Each time this mover is applied, it will select a random 3-mer window and insert only the backbone torsion angles from a random matching fragment in the fragment set. Here is an example using the above `test_pose`:

```
mover_3mer.apply(test_pose)
pmm.apply(test_pose)
```

**Question:** When you change your random move in your poly-alanine folding algorithm to a fragment insertion, how much faster is your protocol? Does it converge to a protein-like conformation more quickly?

### Programming Exercises

- Fold a 10-mer poly-alanine using 100 independent trajectories, using any variant of the folding algorithm that you like. (A trajectory is a path through the conformation space traveled during the calculation. The end result of each independent trajectory is called a “decoy”. Given enough sampling, the lowest energy decoy may correspond to the global minimum.) Create a Ramachandran plot using the lowest-scoring conformations (decoys) from all 100 independent trajectories. Repeat this for a 10-mer poly-glycine. How do the plots differ? Compare with the plots in Richardson’s article.

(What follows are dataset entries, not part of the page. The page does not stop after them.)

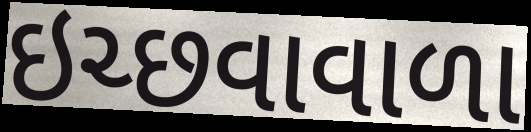
ઇચ્છવાવાળા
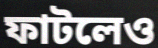
ফাটলেও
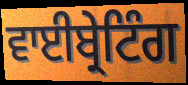
ਵਾਈਬ੍ਰੇਟਿੰਗ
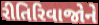
રીતિરિવાજોને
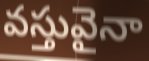
వస్తువైనా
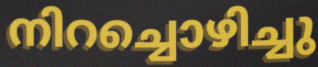
നിറച്ചൊഴിച്ചു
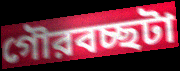
গৌরবচ্ছটা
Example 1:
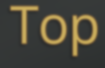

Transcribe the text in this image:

Top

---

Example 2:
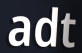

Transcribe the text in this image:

adt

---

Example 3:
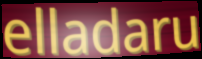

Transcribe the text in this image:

elladaru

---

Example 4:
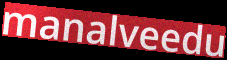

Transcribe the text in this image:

manalveedu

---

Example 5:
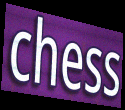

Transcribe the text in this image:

chess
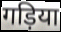
गड़िया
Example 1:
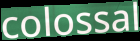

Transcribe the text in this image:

colossal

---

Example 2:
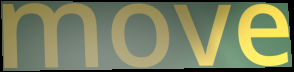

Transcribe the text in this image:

move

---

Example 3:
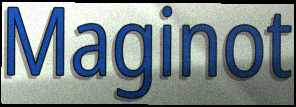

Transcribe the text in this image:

Maginot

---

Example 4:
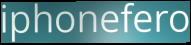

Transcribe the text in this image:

iphonefero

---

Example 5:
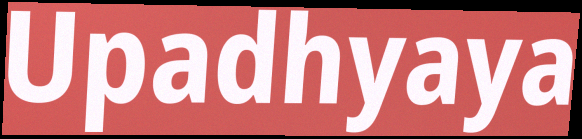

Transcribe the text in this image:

Upadhyaya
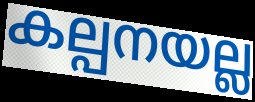
കല്പനയല്ല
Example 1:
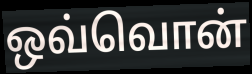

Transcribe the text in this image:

ஒவ்வொன்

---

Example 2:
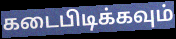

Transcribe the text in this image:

கடைபிடிக்கவும்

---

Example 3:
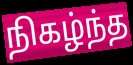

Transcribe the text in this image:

நிகழ்ந்த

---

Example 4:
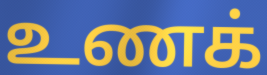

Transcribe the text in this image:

உணக்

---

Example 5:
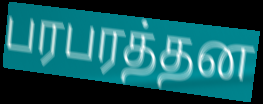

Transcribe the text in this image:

பரபரத்தன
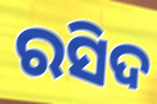
ରସିଦ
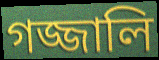
গজ্জালি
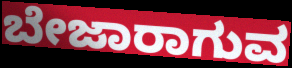
ಬೇಜಾರಾಗುವ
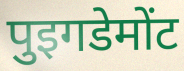
पुइगडेमोंट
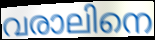
വരാലിനെ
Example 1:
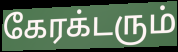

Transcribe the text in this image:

கேரக்டரும்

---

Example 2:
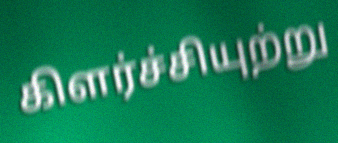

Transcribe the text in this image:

கிளர்ச்சியுற்று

- Test your folding program’s ability to predict a real fold from scratch. Choose a small protein to keep the computation time down, such as Hox-B1 homeobox protein (1B72) or RecA (2REB). How many iterations and how many independent trajectories do you need to run to find a good structure?


- Modify your folding program to include a simulated annealing temperature schedule, decaying exponentially from kT = 100 to kT = 0.1 over the course of the search. Again, fold a test protein. Does this approach work better?
Modify your folding program to remove the Metropolis criterion and instead accept trial moves only when the energy decreases. Plot energy vs. iteration and examine the final output structures from multiple runs. How is the convergence and performance affected? Why?


### Thought Questions

- **[Introductory]** What are the limitations of these types of folding algorithms?


- **[Advanced]** How might you design an intermediate-resolution representation of side chains that has more detail than the centroid approach yet is faster than the full-atom approach? Which types of residues would most benefit from this type of representation?